Poder económico e influencia mediática en el centro del debate
Los hermanos Antonio y Maribel Espaillat son también propietarios de la cadena de radio RCC Media, una de las más influyentes del país, lo que ha elevado las sospechas sobre un posible tratamiento privilegiado. Diversos sectores de la sociedad han manifestado preocupación por lo que consideran una falta de proporcionalidad entre el daño causado y la respuesta judicial.
Los hechos ocurrieron en la noche del 8 de abril, cuando el techo del establecimiento colapsó durante un evento multitudinario. La tragedia dejó además más de 180 heridos, varios de ellos con lesiones permanentes, según informes forenses y hospitalarios.
La defensa de los imputados sostiene que la tragedia fue un accidente y que no existe una conducta dolosa atribuible a los propietarios.
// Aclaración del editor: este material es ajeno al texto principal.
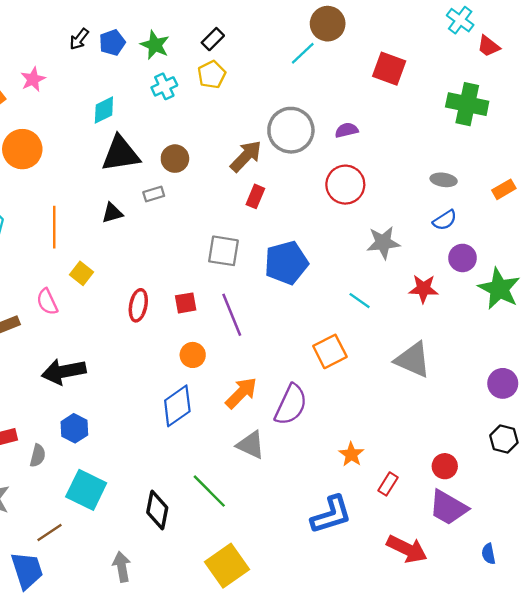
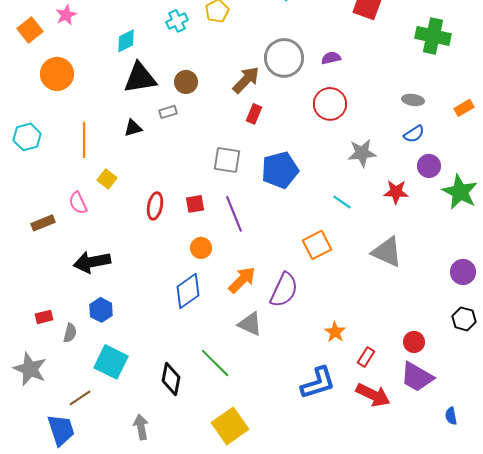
red arrow: (407, 549) -> (373, 395), moved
No obstante, el Ministerio Público asegura que hubo negligencia grave, violaciones al reglamento de edificaciones y sobrecupo de personas, lo que justifica una medida más severa.
Con el caso declarado complejo, se abre una etapa procesal más extensa donde se espera que salgan a la luz nuevos elementos probatorios. Mientras tanto, la sociedad dominicana observa con atención este proceso judicial que, por la magnitud de la tragedia y el perfil de los implicados, representa un reto institucional para la justicia y el sistema de responsabilidad penal empresarial.